▶ _Given information_:
=-=-=
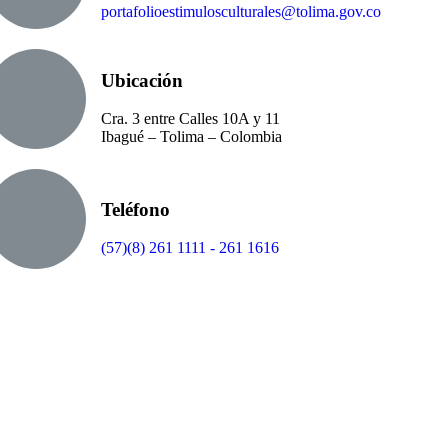
portafolioestimulosculturales@tolima.gov.co
Ubicación
Cra. 3 entre Calles 10A y 11
Ibagué – Tolima – Colombia
Teléfono
(57)(8) 261 1111 - 261 1616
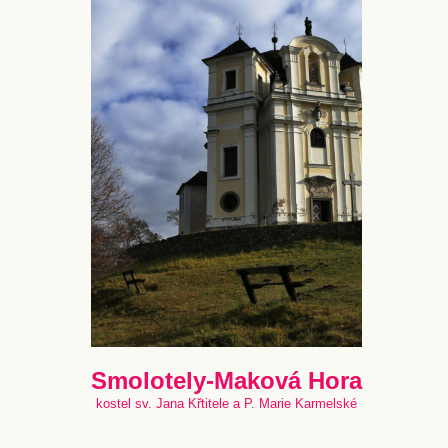
Smolotely-Maková Hora
kostel sv. Jana Křtitele a P. Marie Karmelské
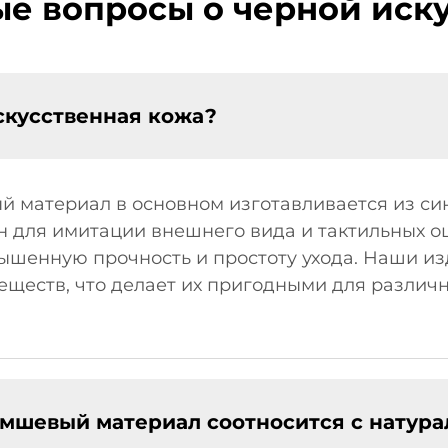
ые вопросы о черной иск
искусственная кожа?
 материал в основном изготавливается из си
н для имитации внешнего вида и тактильных 
шенную прочность и простоту ухода. Наши из
еществ, что делает их пригодными для различ
амшевый материал соотносится с натур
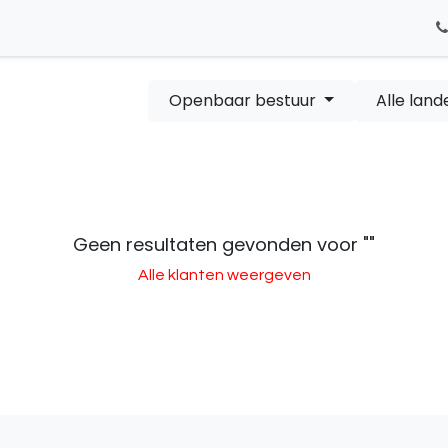
Startpagina
Home
Openbaar bestuur
Alle land
Geen resultaten gevonden voor "
"
Alle klanten weergeven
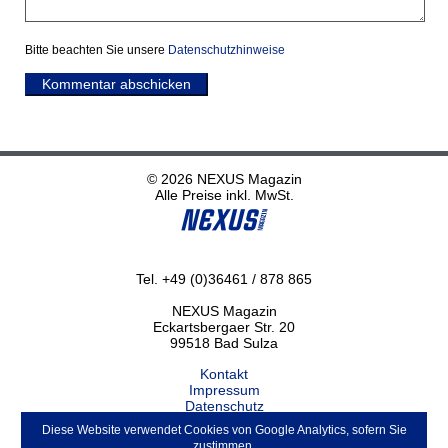
Bitte beachten Sie unsere
Datenschutzhinweise
Kommentar abschicken
© 2026 NEXUS Magazin
Alle Preise inkl. MwSt.
Tel. +49 (0)36461 / 878 865
NEXUS Magazin
Eckartsbergaer Str. 20
99518 Bad Sulza
Kontakt
Impressum
Datenschutz
Haftungsausschluss
Diese Website verwendet Cookies von Google Analytics, sofern Sie
ABO kündigen
zustimmen.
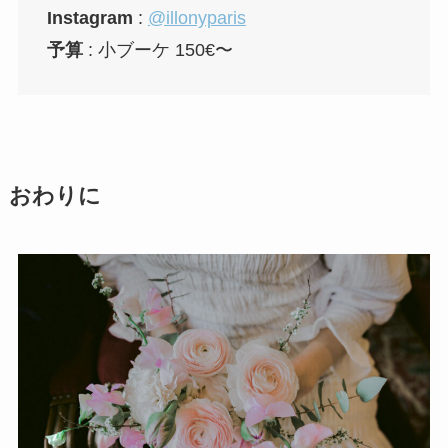
Instagram
:
@illonyparis
予算
: 小ブーケ 150€〜
おわりに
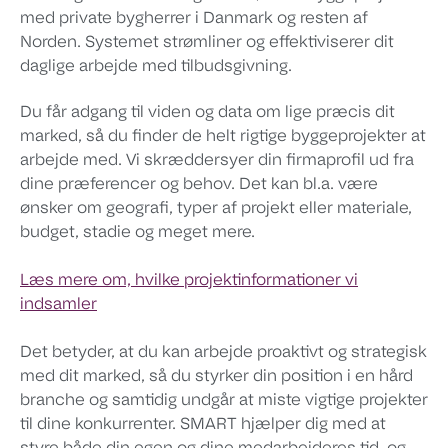
med private bygherrer i Danmark og resten af
Norden. Systemet strømliner og effektiviserer dit
daglige arbejde med tilbudsgivning.
Du får adgang til viden og data om lige præcis dit
marked, så du finder de helt rigtige byggeprojekter at
arbejde med. Vi skræddersyer din firmaprofil ud fra
dine præferencer og behov. Det kan bl.a. være
ønsker om geografi, typer af projekt eller materiale,
budget, stadie og meget mere.
Læs mere om, hvilke projektinformationer vi
indsamler
Det betyder, at du kan arbejde proaktivt og strategisk
med dit marked, så du styrker din position i en hård
branche og samtidig undgår at miste vigtige projekter
til dine konkurrenter. SMART hjælper dig med at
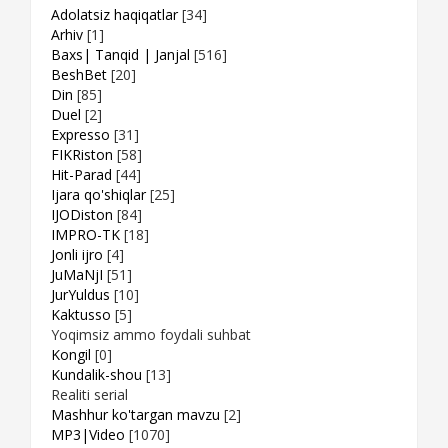
Adolatsiz haqiqatlar
[34]
Arhiv
[1]
Baxs| Tanqid | Janjal
[516]
BeshBet
[20]
Din
[85]
Duel
[2]
Expresso
[31]
FIKRiston
[58]
Hit-Parad
[44]
Ijara qo'shiqlar
[25]
IJODiston
[84]
IMPRO-TK
[18]
Jonli ijro
[4]
JuMaNjI
[51]
JurYuldus
[10]
Kaktusso
[5]
Yoqimsiz ammo foydali suhbat
Kongil
[0]
Kundalik-shou
[13]
Realiti serial
Mashhur ko'targan mavzu
[2]
MP3|Video
[1070]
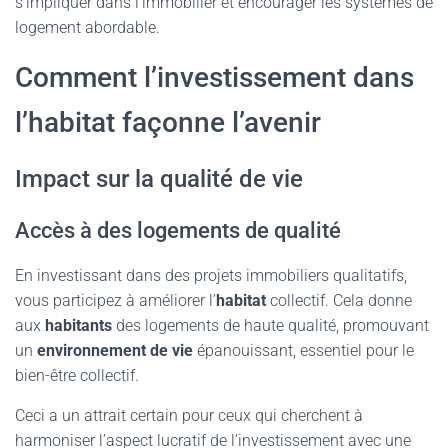
s’impliquer dans l’immobilier et encourager les systèmes de
logement abordable.
Comment l’investissement dans
l’habitat façonne l’avenir
Impact sur la qualité de vie
Accès à des logements de qualité
En investissant dans des projets immobiliers qualitatifs,
vous participez à améliorer l’
habitat
collectif. Cela donne
aux
habitants
des logements de haute qualité, promouvant
un
environnement de vie
épanouissant, essentiel pour le
bien-être collectif.
Ceci a un attrait certain pour ceux qui cherchent à
harmoniser l’aspect lucratif de l’investissement avec une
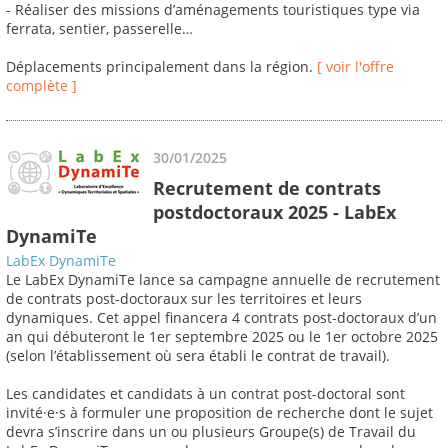
- Réaliser des missions d’aménagements touristiques type via
ferrata, sentier, passerelle…
Déplacements principalement dans la région.
[ voir l'offre
complète ]
30/01/2025
Recrutement de contrats
postdoctoraux 2025 - LabEx
DynamiTe
LabEx DynamiTe
Le LabEx DynamiTe lance sa campagne annuelle de recrutement
de contrats post-doctoraux sur les territoires et leurs
dynamiques. Cet appel financera 4 contrats post-doctoraux d’un
an qui débuteront le 1er septembre 2025 ou le 1er octobre 2025
(selon l’établissement où sera établi le contrat de travail).
Les candidates et candidats à un contrat post-doctoral sont
invité·e·s à formuler une proposition de recherche dont le sujet
devra s’inscrire dans un ou plusieurs Groupe(s) de Travail du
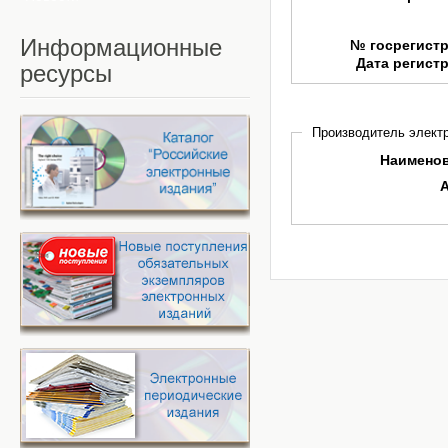
Информационные
№ госрегист
Дата регист
ресурсы
Производитель электр
Наимено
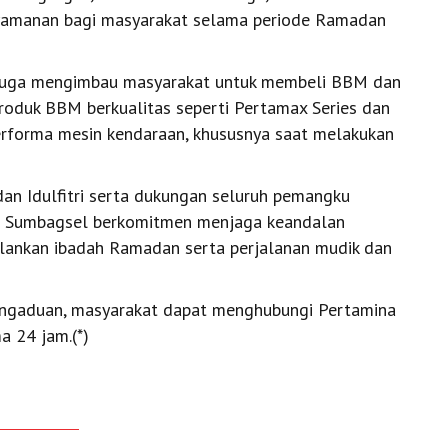
yamanan bagi masyarakat selama periode Ramadan
 juga mengimbau masyarakat untuk membeli BBM dan
oduk BBM berkualitas seperti Pertamax Series dan
rforma mesin kendaraan, khususnya saat melakukan
n Idulfitri serta dukungan seluruh pemangku
al Sumbagsel berkomitmen menjaga keandalan
lankan ibadah Ramadan serta perjalanan mudik dan
 pengaduan, masyarakat dapat menghubungi Pertamina
a 24 jam.(*)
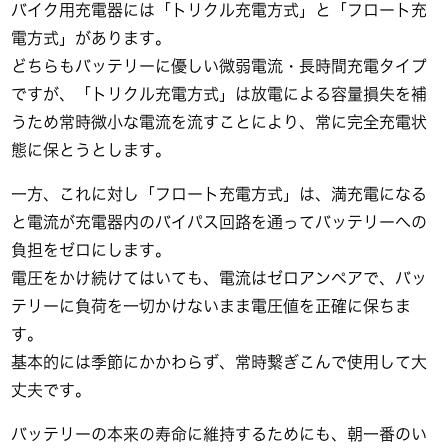
バイク用充電器には「トリクル充電方式」と「フロート充
電方式」があります。
どちらもバッテリーに優しい微弱電流・長時間充電タイプ
ですが、「トリクル充電方式」は放電による容量損失を補
うため常時微小な電流を流すことにより、常に完全充電状
態に保とうとします。
一方、これに対し「フロート充電方式」は、満充電になる
と電流が充電器内のバイパス回路を通ってバッテリーへの
負担をゼロにします。
電圧をかけ続けてはいても、電流はゼロアンペアで、バッ
テリーに負荷を一切かけないまま電圧値を正確に保ちま
す。
基本的には季節にかかわらず、常時繋ぎこんで使用して大
丈夫です。
バッテリーの本来の寿命に維持するためにも、朝一番のい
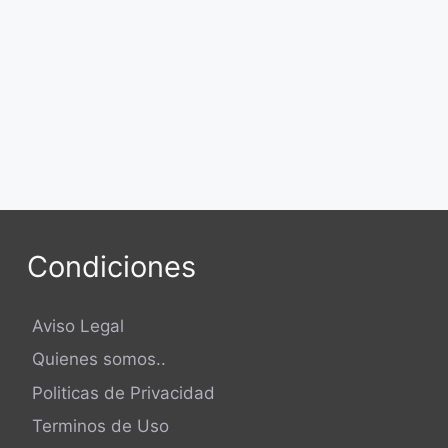
Condiciones
Aviso Legal
Quienes somos..
Politicas de Privacidad
Terminos de Uso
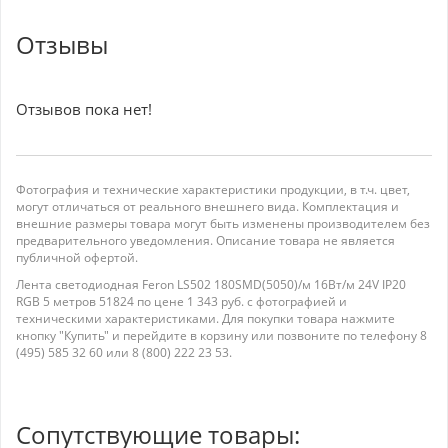
Отзывы
Отзывов пока нет!
Фотография и технические характеристики продукции, в т.ч. цвет,
могут отличаться от реального внешнего вида. Комплектация и
внешние размеры товара могут быть изменены производителем без
предварительного уведомления. Описание товара не является
публичной офертой.
Лента светодиодная Feron LS502 180SMD(5050)/м 16Вт/м 24V IP20
RGB 5 метров 51824 по цене 1 343 руб. с фотографией и
техническими характеристиками. Для покупки товара нажмите
кнопку "Купить" и перейдите в корзину или позвоните по телефону 8
(495) 585 32 60 или 8 (800) 222 23 53.
Сопутствующие товары:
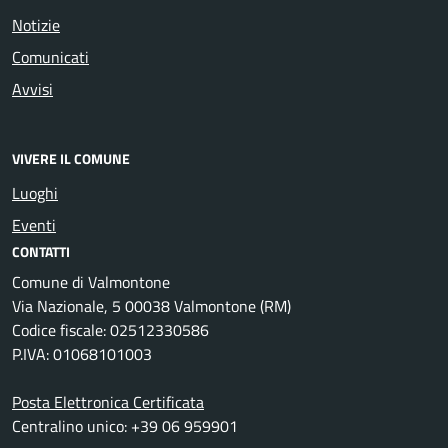
Notizie
Comunicati
Avvisi
VIVERE IL COMUNE
Luoghi
Eventi
CONTATTI
Comune di Valmontone
Via Nazionale, 5 00038 Valmontone (RM)
Codice fiscale: 02512330586
P.IVA: 01068101003
Posta Elettronica Certificata
Centralino unico: +39 06 959901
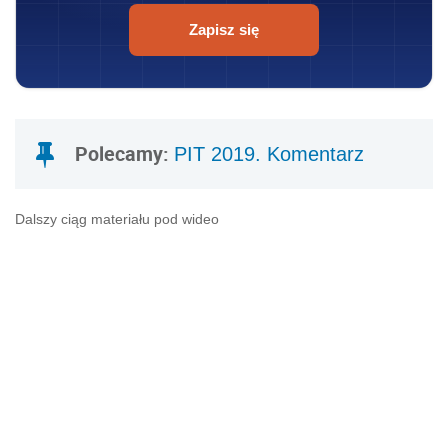
Zapisz się
Polecamy:
PIT 2019. Komentarz
Dalszy ciąg materiału pod wideo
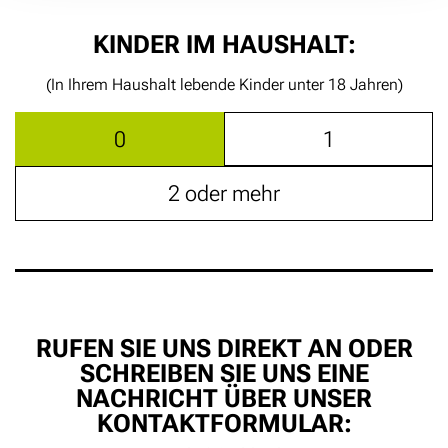
KINDER IM HAUSHALT:
(In Ihrem Haushalt lebende Kinder unter 18 Jahren)
0
1
2 oder mehr
RUFEN SIE UNS DIREKT AN ODER
SCHREIBEN SIE UNS EINE
NACHRICHT ÜBER UNSER
KONTAKTFORMULAR:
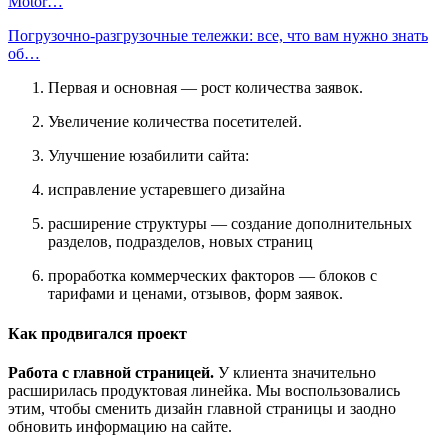
Motor…
Погрузочно-разгрузочные тележки: все, что вам нужно знать
об…
Первая и основная — рост количества заявок.
Увеличение количества посетителей.
Улучшение юзабилити сайта:
исправление устаревшего дизайна
расширение структуры — создание дополнительных
разделов, подразделов, новых страниц
проработка коммерческих факторов — блоков с
тарифами и ценами, отзывов, форм заявок.
Как продвигался проект
Работа с главной страницей
.
У клиента значительно
расширилась продуктовая линейка. Мы воспользовались
этим, чтобы сменить дизайн главной страницы и заодно
обновить информацию на сайте.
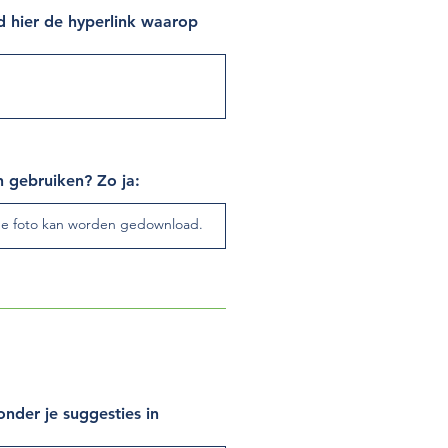
d hier de hyperlink waarop
n gebruiken? Zo ja:
nder je suggesties in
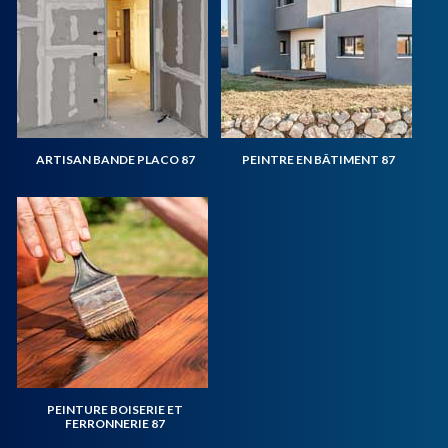
ARTISAN BANDE PLACO 87
PEINTRE EN BÂTIMENT 87
PEINTURE BOISERIE ET
FERRONNERIE 87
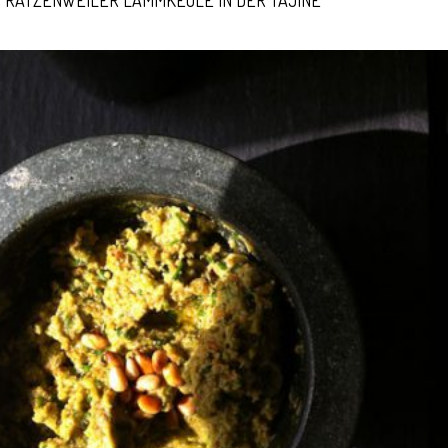
RATZENWEILER LAMMKEULE IN DER TAJINE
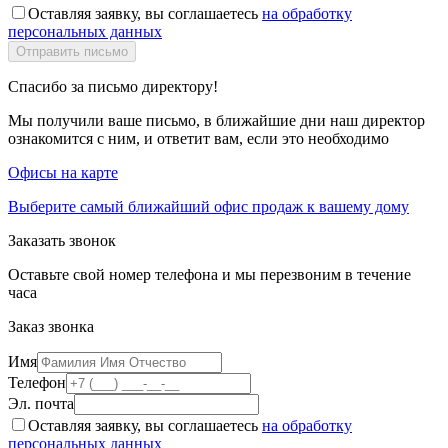
Оставляя заявку, вы соглашаетесь
на обработку
персональных данных
Спасибо за письмо директору!
Мы получили ваше письмо, в ближайшие дни наш директор
ознакомится с ним, и ответит вам, если это необходимо
Офисы на карте
Выберите самый ближайший офис продаж к вашему дому
Заказать звонок
Оставьте свой номер телефона и мы перезвоним в течение
часа
Заказ звонка
Имя
Телефон
Эл. почта
Оставляя заявку, вы соглашаетесь
на обработку
персональных данных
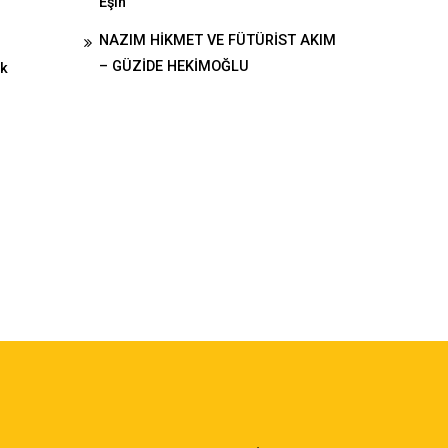
Eşin
NAZIM HİKMET VE FÜTÜRİST AKIM
– GÜZİDE HEKİMOĞLU
uk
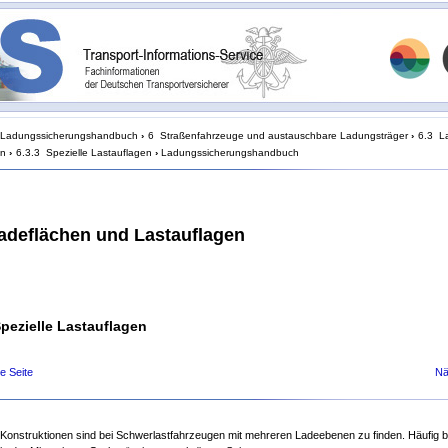
Ladungssicherungshandbuch
›
6 Straßenfahrzeuge und austauschbare Ladungsträger
›
6.3 L
en
›
6.3.3 Spezielle Lastauflagen
›
Ladungssicherungshandbuch
Ladeflächen und Lastauflagen
Spezielle Lastauflagen
e Seite
Nä
 Konstruktionen sind bei Schwerlastfahrzeugen mit mehreren Ladeebenen zu finden. Häufig b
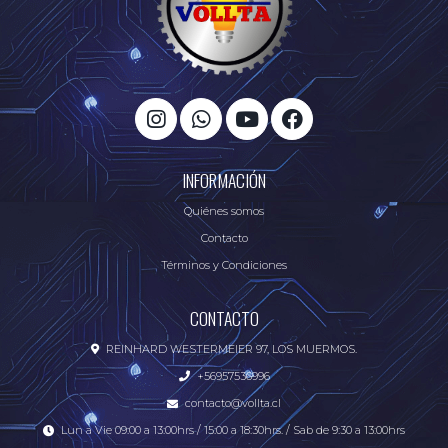
INFORMACIÓN
Quiénes somos
Contacto
Términos y Condiciones
CONTACTO
REINHARD WESTERMEIER 97, LOS MUERMOS.
+56957536996
contacto@vollta.cl
Lun a Vie 09:00 a 13:00hrs / 15:00 a 18:30hrs. / Sab de 9:30 a 13:00hrs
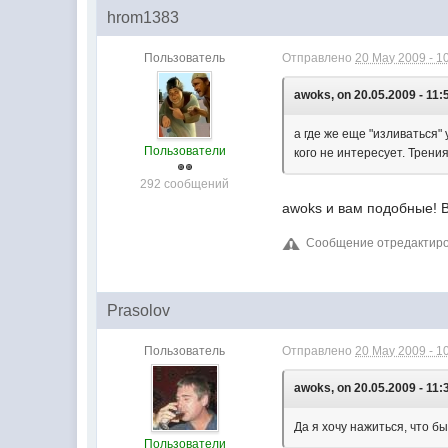
hrom1383
Пользователь
Отправлено
20 May 2009 - 1
awoks, on 20.05.2009 - 11:
а где же еще "изливаться
Пользователи
кого не интересует. Трени
292 сообщений
awoks и вам подобные! В
Сообщение отредактиров
Prasolov
Пользователь
Отправлено
20 May 2009 - 1
awoks, on 20.05.2009 - 11:
Да я хочу нажиться, что б
Пользователи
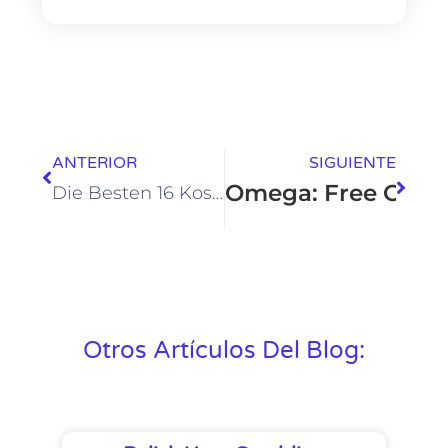
ANTERIOR
SIGUIENTE
Omega: Free Omegl
Die Besten 16 Kostenlos Alternativen Zu Olamet Und Ähnliche Android-programme
Otros Artículos Del Blog:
=-=-=
▶ _What to work on_: Could you type out, line for line, the part of the records that opens with the line containing "ARTISAN BANDE PLACO 87" and closes with the final line of the records, leaving the pictures out of your answer?

▶ _Output for this task_:
ARTISAN BANDE PLACO 87
PEINTRE EN BÂTIMENT 87
PEINTURE BOISERIE ET
FERRONNERIE 87
RATZENWEILER LAMMKEULE IN DER TAJINE
Оставляя заявку, вы соглашаетесь
на обработку
персональных данных
Спасибо за письмо директору!
Мы получили ваше письмо, в ближайшие дни наш директор
ознакомится с ним, и ответит вам, если это необходимо
Офисы на карте
Выберите самый ближайший офис продаж к вашему дому
Заказать звонок
Оставьте свой номер телефона и мы перезвоним в течение
часа
Заказ звонка
Имя
Телефон
Эл. почта
Оставляя заявку, вы соглашаетесь
на обработку
персональных данных
Eşin
NAZIM HİKMET VE FÜTÜRİST AKIM
– GÜZİDE HEKİMOĞLU
uk
Ladungssicherungshandbuch
›
6 Straßenfahrzeuge und austauschbare Ladungsträger
›
6.3 L
en
›
6.3.3 Spezielle Lastauflagen
›
Ladungssicherungshandbuch
Ladeflächen und Lastauflagen
Spezielle Lastauflagen
e Seite
Nä
 Konstruktionen sind bei Schwerlastfahrzeugen mit mehreren Ladeebenen zu finden. Häufig b
INFORMACIÓN
Quiénes somos
Contacto
Términos y Condiciones
CONTACTO
REINHARD WESTERMEIER 97, LOS MUERMOS.
+56957536996
contacto@vollta.cl
Lun a Vie 09:00 a 13:00hrs / 15:00 a 18:30hrs. / Sab de 9:30 a 13:00hrs
hrom1383
Пользователь
Отправлено
20 May 2009 - 1
awoks, on 20.05.2009 - 11:
а где же еще "изливаться
Пользователи
кого не интересует. Трени
292 сообщений
awoks и вам подобные! В
Сообщение отредактиров
Prasolov
Пользователь
Отправлено
20 May 2009 - 1
awoks, on 20.05.2009 - 11:
Да я хочу нажиться, что б
Пользователи
ANTERIOR
SIGUIENTE
Omega: Free Omegl
Die Besten 16 Kostenlos Alternativen Zu Olamet Und Ähnliche Android-programme
Otros Artículos Del Blog:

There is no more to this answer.